The fact of the matter is there is a very small window in which to enjoy your toast. As soon as it's popped out of the oven, there's a timer on it. Eat the toast with your meal, not at the end. Waiting too long results in a cold, hard, bland piece of toast.

Trust us, we fully understand using that sliced piece of toast to help mop up the runny egg yolk or hot sauce that spilled over onto the plate. If it is your plan to use your toast as a cold sponge and nothing more, that's fine. But if you actually want to enjoy the bread and all its butter goodness, you need to eat the toast right away.

Try a different topping

Maybe butter isn't your thing, or maybe dairy in the morning just doesn't sit with your stomach. There are other options than just those single-serving containers of marmalade at the Big Boy. We have plenty of other toast topping suggestions to consider, including hummus, yogurt, cream cheese, or peanut butter (yes, yes, we know about avocado toast. That's a given).

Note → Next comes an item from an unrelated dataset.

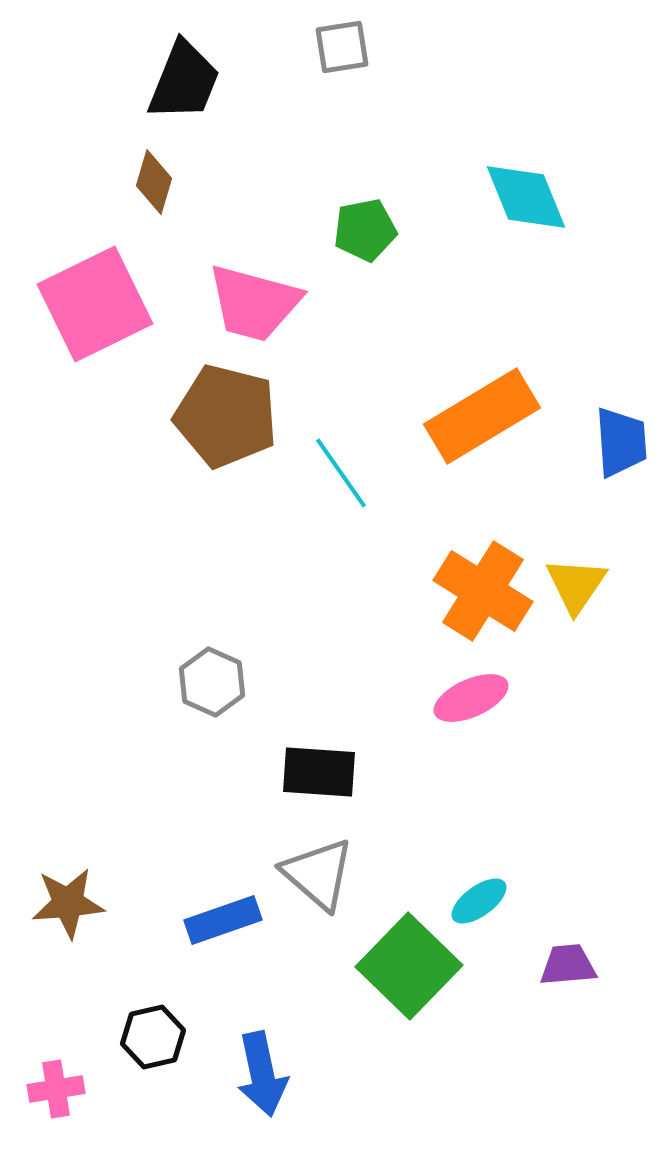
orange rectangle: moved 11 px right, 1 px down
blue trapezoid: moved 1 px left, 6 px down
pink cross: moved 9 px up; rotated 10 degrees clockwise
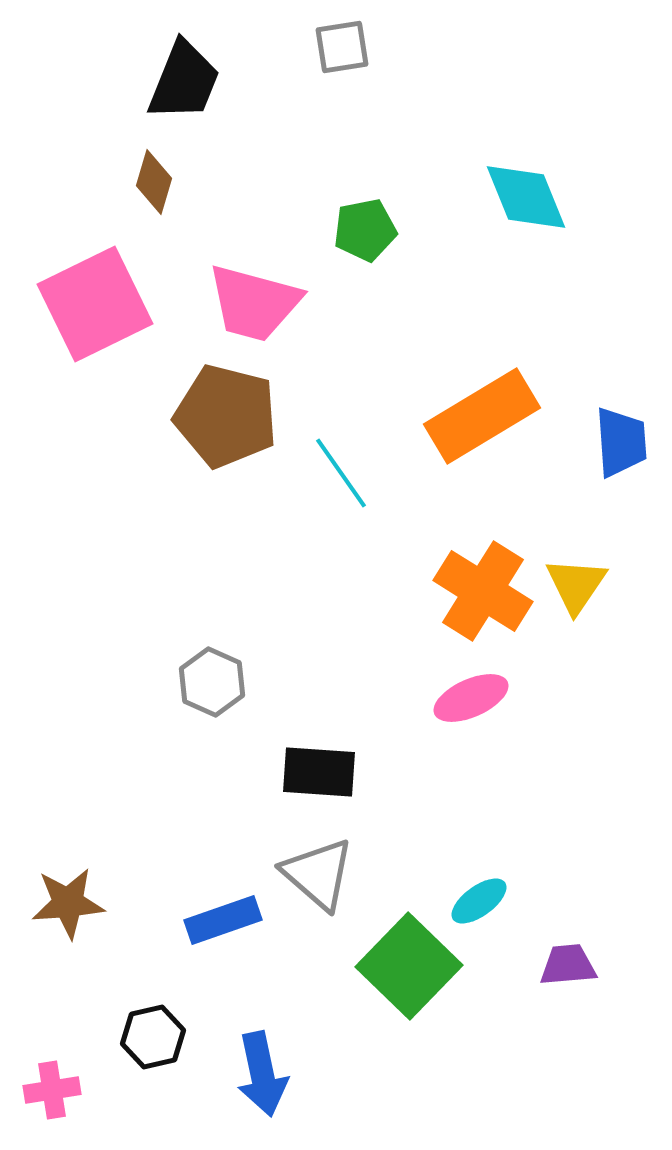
pink cross: moved 4 px left, 1 px down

It really comes down to whether you're a sweet or savory person, and how much time you have in the morning to prepare your breakfast. Don't have much time but desperately need some caloric fuel to help power you through until lunch? Opt for peanut butter. Are you still low on time but would rather have something more flavorful? We love good-flavored cream cheese — it doesn't have to just go on bagels. One thing we would recommend, though, is you might want to keep a toothbrush in your office cubicle (or, at the very least, some mouthwash). Because for every action there's a reaction, and the reaction to our love of indulging in garlic and chive cream cheese leads to an atomic bomb of bad breath whenever we talk, and dousing it with coffee sure doesn't help. Thankfully, a few swings of Listerine sure do help.